On Sun, 9 Jun 2002, David S. Miller wrote:
> From: Ben Greear <greearb@xxxxxxxxxxxxxxx>
> Date: Sun, 09 Jun 2002 11:23:30 -0700
> I need to account for packets on a per-session basis, where a
> session endpoint is a UDP port. So, knowing global protocol numbers is
> good, but it is not very useful for the detailed accounting I
> Why can't you just disable the other UDP services, and then there is
> no question which UDP server/client is causing the drops.
Should be obvious that if a combination of load and client behaviour
cause the problem you will learn nothing.
> Every argument I hear is one out of lazyness. And that is not a
> reason to add something. Simply put, I don't want to add all of this
> per-socket counter bumping that only, at best, 1 tenth of 1 percent
> of people will use. This means that the rest of the world eats the
> overhead just for this small group that actually uses it.

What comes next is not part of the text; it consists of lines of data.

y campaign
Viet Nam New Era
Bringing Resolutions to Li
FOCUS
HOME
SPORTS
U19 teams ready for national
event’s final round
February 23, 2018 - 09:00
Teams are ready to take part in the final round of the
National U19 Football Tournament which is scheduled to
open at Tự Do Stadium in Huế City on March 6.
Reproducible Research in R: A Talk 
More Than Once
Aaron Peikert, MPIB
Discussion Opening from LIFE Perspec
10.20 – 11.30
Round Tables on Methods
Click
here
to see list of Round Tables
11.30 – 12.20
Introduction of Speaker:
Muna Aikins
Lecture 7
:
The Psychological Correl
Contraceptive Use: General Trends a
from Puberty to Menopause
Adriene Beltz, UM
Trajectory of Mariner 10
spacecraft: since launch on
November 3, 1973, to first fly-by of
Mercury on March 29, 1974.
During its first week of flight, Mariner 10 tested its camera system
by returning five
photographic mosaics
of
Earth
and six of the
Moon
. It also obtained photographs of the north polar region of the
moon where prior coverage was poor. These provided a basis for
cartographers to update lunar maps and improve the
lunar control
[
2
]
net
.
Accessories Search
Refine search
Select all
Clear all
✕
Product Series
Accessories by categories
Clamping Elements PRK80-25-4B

Actually your arguments sound like you have a solution to your problem
and you want everyone to use it even if it doesn't help them. Have you
some emotional tie to SNMP, like being an author?
There is no overhead unless the config option is selected, which would
be done in a normal kernel source, just as verbose messages, highmem
debugging, singing and dancing SYSREQ, debugging SCSI driver, and many,
many other features. So the argument against load is totally irrelevant.
I can't see why anyone would be against a feature just because they
don't personally use it, there is so much stuff of specialized use now,
that a it sure sounds like existing practice. I even think that the
implementation is general and could be extended to gather other
per-connection stats which is a big plus in terms of design quality.
bill davidsen <davidsen@xxxxxxx>
CTO, TMR Associates, Inc
Doing interesting things with little computers since 1979.